The MediaEval survey is notoriously difficult to prepare. Each year, a large number of different tasks are proposed, and each task has its own particular questions. 

The descriptions of the task are quite challenging to write. MediaEval tasks are planned with a low entry threshold. This means that new groups are able to step into a task, and very easily come up to speed. In other words, the newbie teams participating in MediaEval have a fair chance with respect to teams that have participated in past years. The task descriptions must include technical depth necessary to elicit detailed information from potential participants, but they cannot be formulated in task-specific "jargon" or shorthand that MediaEval participants use among themselves.
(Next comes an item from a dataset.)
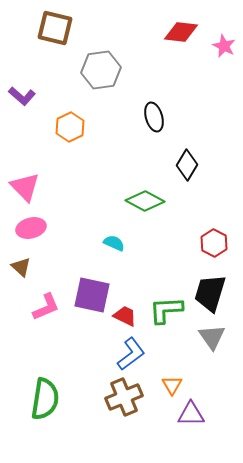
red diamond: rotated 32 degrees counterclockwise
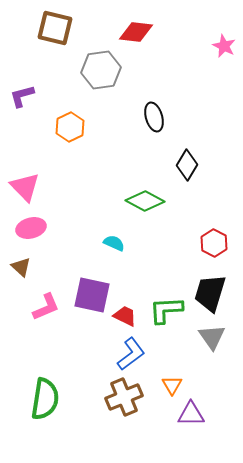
red diamond: moved 45 px left
purple L-shape: rotated 124 degrees clockwise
Also, the survey must be set up in a way that people can quickly answer a great number of questions for all tasks. Although in the end teams participate in only one, or perhaps two, tasks, the design of the tasks is made better if people with a general interest in, and knowledge of, multimedia research can give their opinion and feedback on as many tasks as possible.

The MediaEval 2015 survey is about to appear. At the moment, we are at 121 questions and counting. It would take a lot less time just to make a top-down decision on which tasks to run, and how to design these tasks. However, over the years we have learned how critical the survey is: the survey input allows MediaEval tasks each year to maximize the amount of insight gained per effort invested. 

We very much appreciate everyone who participates in the survey, and helps to build a highly effective benchmark, and a productive benchmarking community.